In the face of these challenges, the commonwealth needs to renew its commitment to innovation as a fundamental driver of high-quality, broad-based prosperity.

Given its world-class anchor institutions, promising urban ecosystems, and diverse talent, Pennsylvania possesses vast potential to invent, grow, and participate in the next crucial technology platforms. However, if it is to meet that potential, the state must reclaim its history of supportive policy innovation. To do so, this report presents a finite set of priority themes and recommendations through which state government can catalyze Pennsylvania’s vast innovation potential and reinvigorate its entrepreneurial dynamism:

  1. Commit to innovation. Today, Pennsylvania’s main innovation programs are mostly adrift, without either adequate funding or high-level advocates in government. The next administration’s top leaders should move urgently to elevate the importance of innovation. Along these lines, the next administration should:
    • Embrace the cause of innovation and articulate a strong vision.
    • Center innovation in economic development activities.
    • Rebuild the innovation budget.

    Read more about how Pennsylvania can commit to innovation on page 65 of the report.

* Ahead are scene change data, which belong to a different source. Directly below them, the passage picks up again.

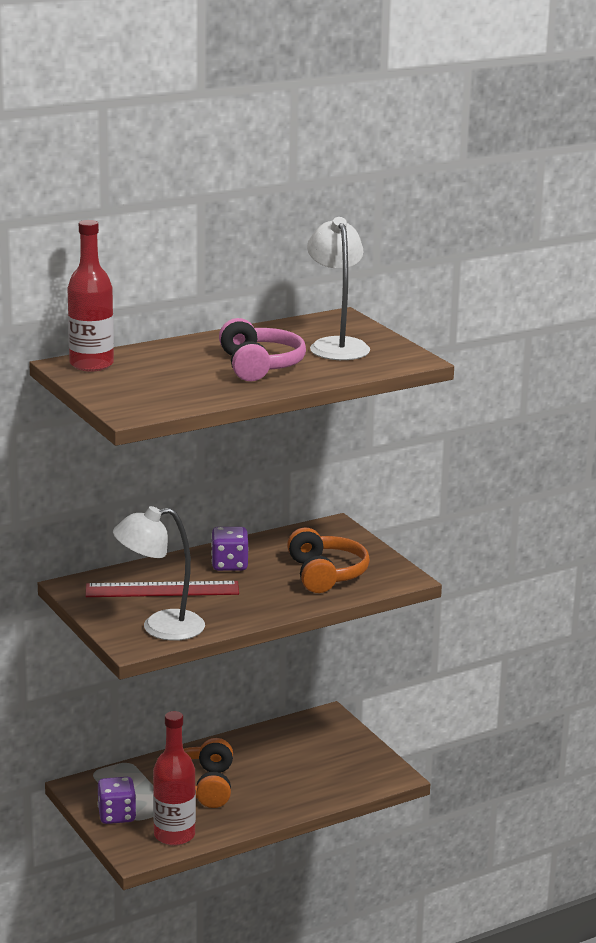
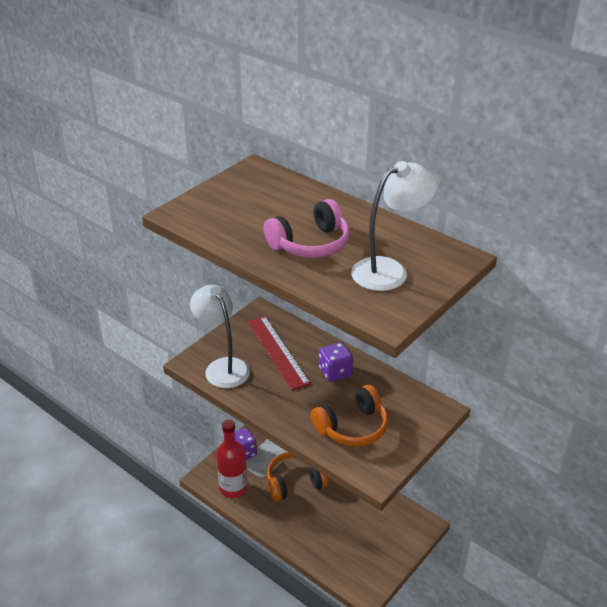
camera: 70 degrees right, 15 degrees up
red bottle [67,220,114,371] -> none

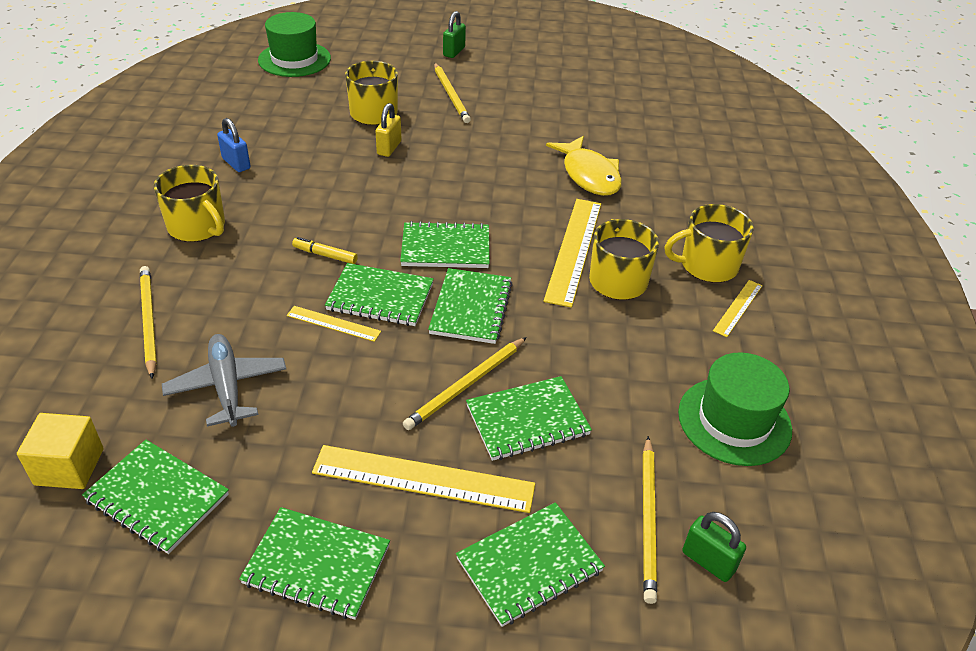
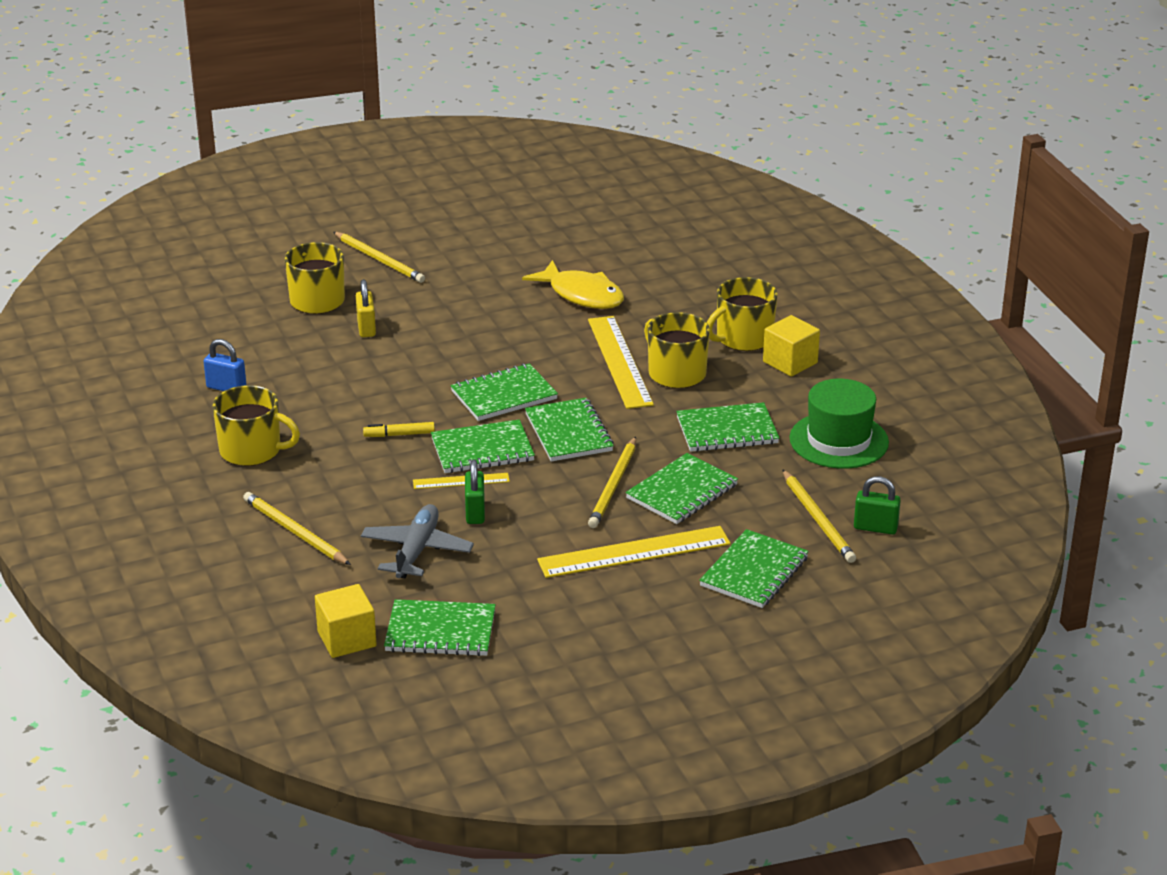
camera: 25 degrees left, 10 degrees down
grey plane [162,334,286,427] -> grey plane turned 60 degrees clockwise [361,504,474,578]
green notebook [239,507,390,620] -> green notebook moved to [676,402,779,452]
green hat [258,12,331,77] -> none
green padlock [443,11,466,58] -> green padlock moved to [465,459,485,524]
yellow ruler [713,280,763,337] -> yellow cube [763,315,820,377]

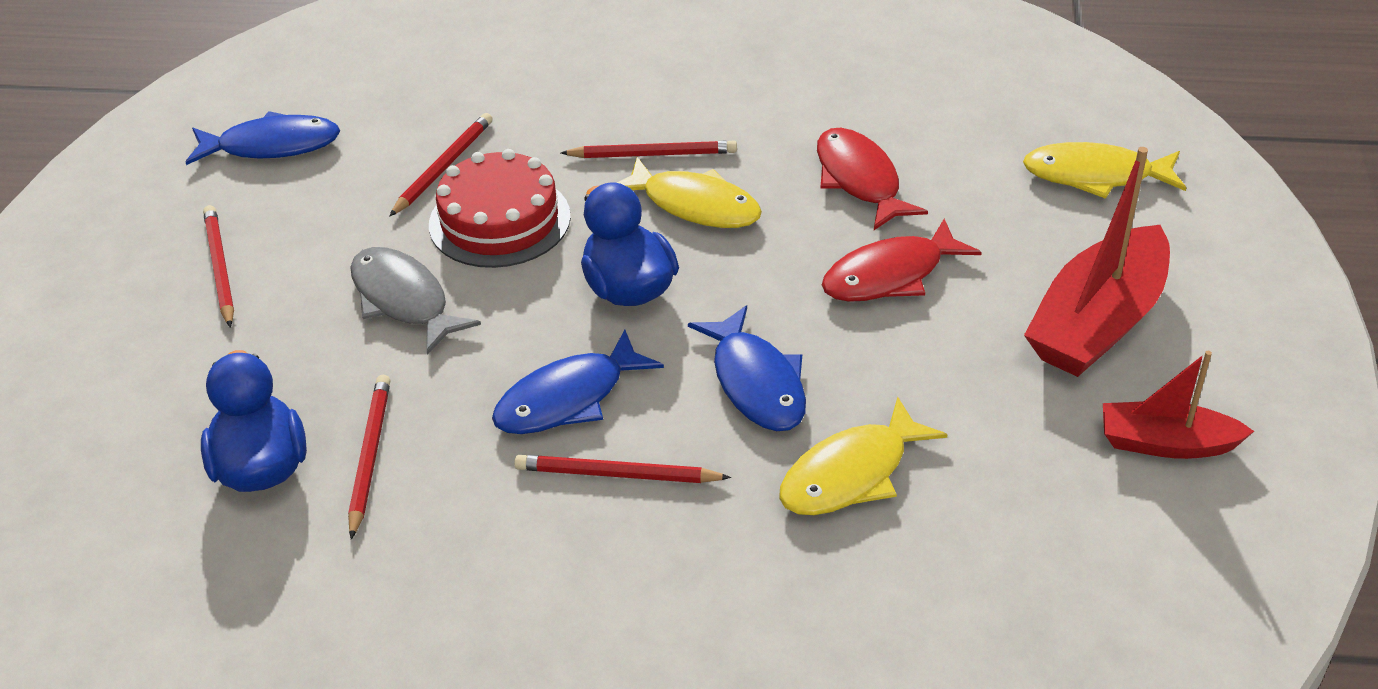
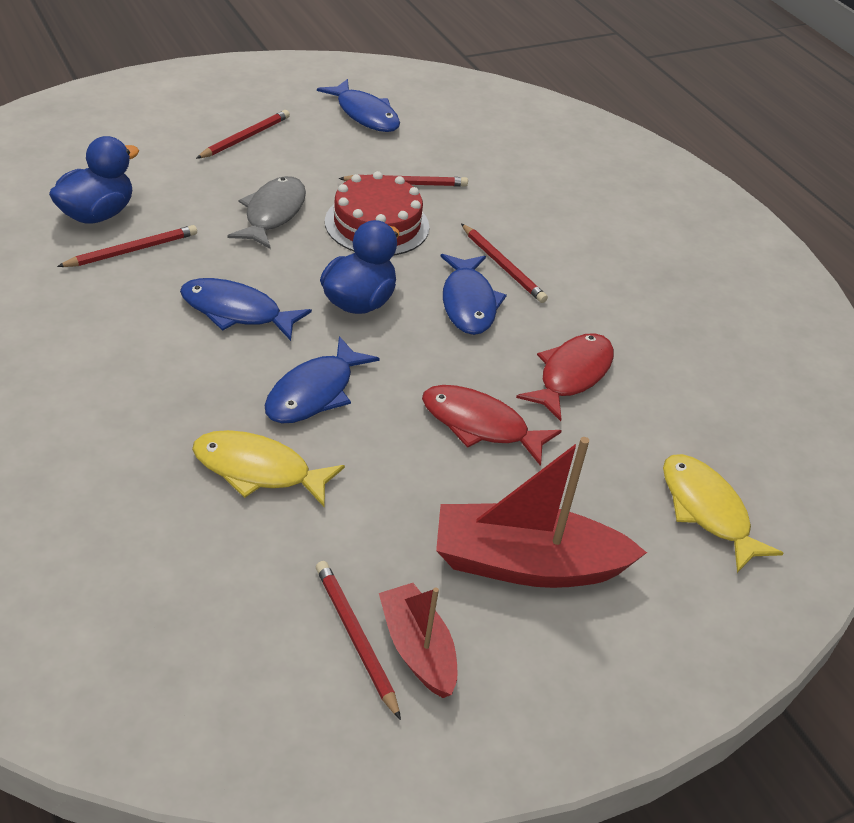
camera: 50 degrees right, 0 degrees up
red pencil [514,455,731,483] -> red pencil moved to [316,561,401,720]
yellow fish [617,157,762,228] -> blue fish [440,254,507,335]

  2. Accelerate commercialization and growth in the state’s major innovation metro areas. Pennsylvania lags in translating its top-quality R&D into growth firms and advanced industry employment. At the same time, reduced state investment has undercut efforts to bolster the vital tech ecosystems that help companies grow, particularly near research universities. Accordingly, the next administration in Harrisburg should:
    • Design and support a Pennsylvania Innovation Hubs program as a sizable challenge grant to help regional innovation clusters.
    • Aggressively leverage parallel federal cluster programs.
    • Expand the state matching fund for federal Small Business Innovation Research (SBIR)/Small Business Tech Transfer (STTR) awards.

    Read more about how Pennsylvania can accelerate innovation in the state’s major innovation metro areas on page 68 of the report.

  3. Foster innovation and entrepreneurship outside of major metro areas. Pennsylvania’s stark regional divides divorce hundreds of thousands of Pennsylvanians from opportunities in big-city innovation centers. To help more of the state’s smaller cities, towns, and rural areas tap into the benefits of the innovation economy, the next administration should:
    • Design and fund a competitive challenge grant to catalyze innovation and entrepreneurship in 20 regions outside Pennsylvania’s major metro areas.
    • Establish an advanced industries innovation voucher program.
    • Continue to strengthen the Penn State LaunchBox and Innovation Network and expand university engagement in local regions more broadly.

    Read more about how Pennsylvania can foster innovation in smaller communities on page 75 of the report.

  4. Insist on inclusion. Without a specific effort to build a more inclusive innovation economy, Pennsylvania risks perpetuating the same inequalities that it has faced for years. Given that, the state should focus on enhancing inclusion in its innovation economy across three themes:
    • Grow a more inclusive entrepreneurial ecosystem in both innovation-intensive industries and Main Street entrepreneurship.
    • Expand access to advanced industry careers for workers who have been historically underrepresented in those industries.
    • Make STEM education more equitable from K-12 through higher education.

    Read more about how Pennsylvania can make its innovation economy more inclusive on page 81 of the report.

In order to build a more competitive and inclusive economy in the coming years, Pennsylvania must act now to reclaim its former position as an innovation leader.